⟨

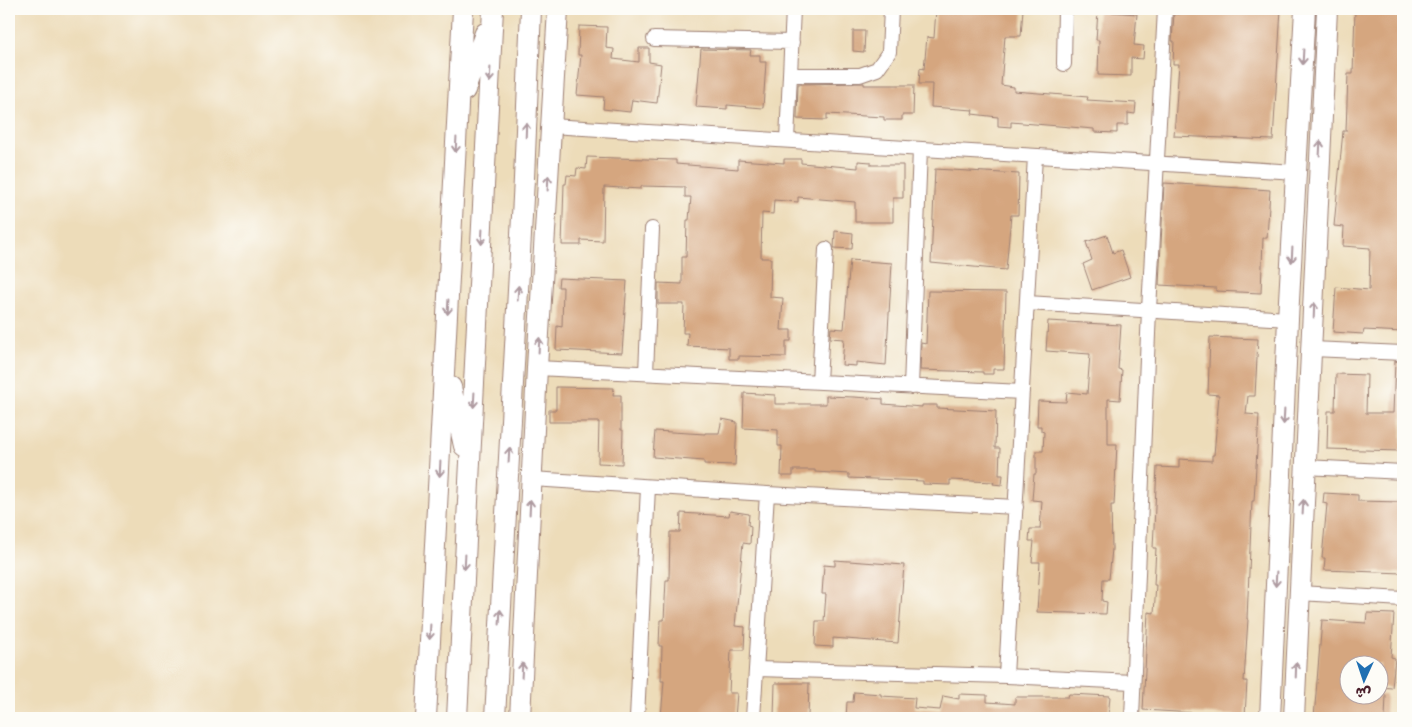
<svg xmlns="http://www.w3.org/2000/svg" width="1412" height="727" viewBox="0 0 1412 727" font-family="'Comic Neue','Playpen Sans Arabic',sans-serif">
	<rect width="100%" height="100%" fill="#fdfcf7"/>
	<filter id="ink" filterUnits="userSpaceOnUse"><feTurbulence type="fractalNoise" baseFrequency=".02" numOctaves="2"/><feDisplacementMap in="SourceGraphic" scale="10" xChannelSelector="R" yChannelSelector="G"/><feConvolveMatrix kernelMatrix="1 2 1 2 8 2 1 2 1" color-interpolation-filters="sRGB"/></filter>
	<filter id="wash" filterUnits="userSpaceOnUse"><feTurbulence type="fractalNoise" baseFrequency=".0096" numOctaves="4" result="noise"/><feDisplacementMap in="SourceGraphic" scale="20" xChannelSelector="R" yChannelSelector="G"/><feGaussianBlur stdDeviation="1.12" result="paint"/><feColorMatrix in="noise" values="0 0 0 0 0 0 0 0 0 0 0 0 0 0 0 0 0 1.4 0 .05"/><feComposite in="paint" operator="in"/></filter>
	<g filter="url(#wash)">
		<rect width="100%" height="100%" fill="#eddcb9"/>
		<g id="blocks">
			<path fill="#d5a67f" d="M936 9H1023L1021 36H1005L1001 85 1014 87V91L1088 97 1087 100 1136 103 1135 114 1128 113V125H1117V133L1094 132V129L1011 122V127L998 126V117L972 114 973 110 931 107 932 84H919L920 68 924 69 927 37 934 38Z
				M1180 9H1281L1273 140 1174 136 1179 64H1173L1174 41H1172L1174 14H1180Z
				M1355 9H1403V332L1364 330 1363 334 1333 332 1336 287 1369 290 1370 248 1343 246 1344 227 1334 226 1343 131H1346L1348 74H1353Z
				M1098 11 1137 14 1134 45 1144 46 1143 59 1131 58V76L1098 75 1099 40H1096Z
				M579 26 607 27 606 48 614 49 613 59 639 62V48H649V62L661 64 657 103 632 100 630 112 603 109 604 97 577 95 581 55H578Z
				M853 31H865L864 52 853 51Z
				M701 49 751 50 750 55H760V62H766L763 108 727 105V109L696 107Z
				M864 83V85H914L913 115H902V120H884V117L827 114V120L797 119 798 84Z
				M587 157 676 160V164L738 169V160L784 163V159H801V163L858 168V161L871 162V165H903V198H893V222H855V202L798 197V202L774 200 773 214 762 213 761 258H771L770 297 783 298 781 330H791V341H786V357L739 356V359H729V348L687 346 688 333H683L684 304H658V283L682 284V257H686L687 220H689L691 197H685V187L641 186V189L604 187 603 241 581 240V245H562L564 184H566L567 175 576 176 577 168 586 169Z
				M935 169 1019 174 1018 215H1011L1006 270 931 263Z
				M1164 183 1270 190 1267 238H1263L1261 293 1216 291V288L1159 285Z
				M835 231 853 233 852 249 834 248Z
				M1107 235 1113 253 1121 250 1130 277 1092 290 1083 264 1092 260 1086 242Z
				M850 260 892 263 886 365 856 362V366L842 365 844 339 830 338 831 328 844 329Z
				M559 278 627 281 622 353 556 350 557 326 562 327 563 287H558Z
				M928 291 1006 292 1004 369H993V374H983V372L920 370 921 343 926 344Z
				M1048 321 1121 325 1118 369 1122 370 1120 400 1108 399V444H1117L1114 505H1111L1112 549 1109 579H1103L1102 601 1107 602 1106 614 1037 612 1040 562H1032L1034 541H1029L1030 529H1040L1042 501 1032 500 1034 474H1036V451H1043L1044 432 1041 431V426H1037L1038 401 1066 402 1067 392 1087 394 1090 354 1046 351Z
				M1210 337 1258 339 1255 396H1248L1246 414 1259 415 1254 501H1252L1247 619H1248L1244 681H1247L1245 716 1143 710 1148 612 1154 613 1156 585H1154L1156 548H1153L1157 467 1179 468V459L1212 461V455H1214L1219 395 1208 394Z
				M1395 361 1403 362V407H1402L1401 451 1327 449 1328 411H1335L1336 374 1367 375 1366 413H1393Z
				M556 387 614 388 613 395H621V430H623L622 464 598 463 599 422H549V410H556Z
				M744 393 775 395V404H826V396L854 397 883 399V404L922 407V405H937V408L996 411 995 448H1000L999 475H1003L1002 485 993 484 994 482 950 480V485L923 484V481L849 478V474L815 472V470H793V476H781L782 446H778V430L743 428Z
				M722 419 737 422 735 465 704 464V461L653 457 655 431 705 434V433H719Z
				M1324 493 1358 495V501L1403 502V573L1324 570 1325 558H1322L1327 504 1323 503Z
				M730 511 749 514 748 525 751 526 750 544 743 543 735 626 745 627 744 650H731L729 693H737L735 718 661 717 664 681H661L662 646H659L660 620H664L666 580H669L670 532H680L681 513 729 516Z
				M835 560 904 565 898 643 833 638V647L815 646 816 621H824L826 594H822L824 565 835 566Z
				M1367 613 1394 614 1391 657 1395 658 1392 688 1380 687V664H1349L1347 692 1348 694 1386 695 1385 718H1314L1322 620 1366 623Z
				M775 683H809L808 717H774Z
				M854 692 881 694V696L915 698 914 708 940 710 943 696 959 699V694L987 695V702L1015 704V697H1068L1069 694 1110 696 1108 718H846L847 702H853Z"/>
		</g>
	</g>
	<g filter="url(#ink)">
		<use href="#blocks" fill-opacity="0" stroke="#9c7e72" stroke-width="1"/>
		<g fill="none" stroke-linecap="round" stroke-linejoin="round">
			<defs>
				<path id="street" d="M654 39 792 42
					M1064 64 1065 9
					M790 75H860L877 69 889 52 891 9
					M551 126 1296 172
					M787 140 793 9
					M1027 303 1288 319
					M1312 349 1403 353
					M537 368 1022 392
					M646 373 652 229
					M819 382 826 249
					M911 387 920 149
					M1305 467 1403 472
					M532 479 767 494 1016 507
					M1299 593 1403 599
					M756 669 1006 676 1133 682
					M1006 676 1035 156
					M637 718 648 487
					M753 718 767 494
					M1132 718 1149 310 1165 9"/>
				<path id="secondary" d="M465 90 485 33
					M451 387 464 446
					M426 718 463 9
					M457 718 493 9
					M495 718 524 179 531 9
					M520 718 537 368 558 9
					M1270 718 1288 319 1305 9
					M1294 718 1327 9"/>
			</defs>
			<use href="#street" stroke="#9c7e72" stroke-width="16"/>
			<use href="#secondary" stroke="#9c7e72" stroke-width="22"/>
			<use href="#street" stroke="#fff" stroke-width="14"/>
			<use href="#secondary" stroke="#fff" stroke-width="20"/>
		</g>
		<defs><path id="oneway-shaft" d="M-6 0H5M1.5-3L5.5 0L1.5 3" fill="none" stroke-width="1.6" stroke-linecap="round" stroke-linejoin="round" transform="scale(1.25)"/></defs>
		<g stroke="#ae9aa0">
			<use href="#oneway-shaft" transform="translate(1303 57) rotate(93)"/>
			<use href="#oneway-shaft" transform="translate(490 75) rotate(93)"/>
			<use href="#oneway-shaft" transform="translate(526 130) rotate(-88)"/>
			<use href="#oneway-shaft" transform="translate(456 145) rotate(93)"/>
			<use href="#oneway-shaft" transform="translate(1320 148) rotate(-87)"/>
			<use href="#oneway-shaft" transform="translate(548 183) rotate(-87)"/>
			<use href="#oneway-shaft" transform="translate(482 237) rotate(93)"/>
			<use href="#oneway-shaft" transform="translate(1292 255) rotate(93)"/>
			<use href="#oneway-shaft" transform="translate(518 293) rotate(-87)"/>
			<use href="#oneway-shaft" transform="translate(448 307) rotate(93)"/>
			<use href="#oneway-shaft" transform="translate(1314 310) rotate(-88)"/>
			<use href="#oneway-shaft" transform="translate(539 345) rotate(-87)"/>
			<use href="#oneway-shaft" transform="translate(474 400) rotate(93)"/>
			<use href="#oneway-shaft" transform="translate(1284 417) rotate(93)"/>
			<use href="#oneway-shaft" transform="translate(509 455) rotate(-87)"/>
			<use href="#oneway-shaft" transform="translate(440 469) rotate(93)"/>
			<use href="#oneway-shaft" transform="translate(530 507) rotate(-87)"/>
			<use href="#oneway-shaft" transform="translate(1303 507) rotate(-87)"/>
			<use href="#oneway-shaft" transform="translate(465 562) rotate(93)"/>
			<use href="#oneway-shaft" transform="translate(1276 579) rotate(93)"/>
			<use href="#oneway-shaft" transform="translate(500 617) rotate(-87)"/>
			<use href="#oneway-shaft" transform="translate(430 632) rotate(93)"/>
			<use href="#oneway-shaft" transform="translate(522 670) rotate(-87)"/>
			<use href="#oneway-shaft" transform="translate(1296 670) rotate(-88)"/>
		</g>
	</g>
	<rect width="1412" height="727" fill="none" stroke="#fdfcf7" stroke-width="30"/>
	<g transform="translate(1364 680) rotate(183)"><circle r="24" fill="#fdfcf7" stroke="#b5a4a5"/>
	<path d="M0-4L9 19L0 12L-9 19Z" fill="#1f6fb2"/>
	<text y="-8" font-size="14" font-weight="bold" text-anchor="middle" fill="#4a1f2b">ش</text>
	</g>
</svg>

⟩

WORK REQUEST: Copy every line in the records above that contains the word "wash".

REPLY TO THE EXERCISE:
	<filter id="wash" filterUnits="userSpaceOnUse"><feTurbulence type="fractalNoise" baseFrequency=".0096" numOctaves="4" result="noise"/><feDisplacementMap in="SourceGraphic" scale="20" xChannelSelector="R" yChannelSelector="G"/><feGaussianBlur stdDeviation="1.12" result="paint"/><feColorMatrix in="noise" values="0 0 0 0 0 0 0 0 0 0 0 0 0 0 0 0 0 1.4 0 .05"/><feComposite in="paint" operator="in"/></filter>
	<g filter="url(#wash)">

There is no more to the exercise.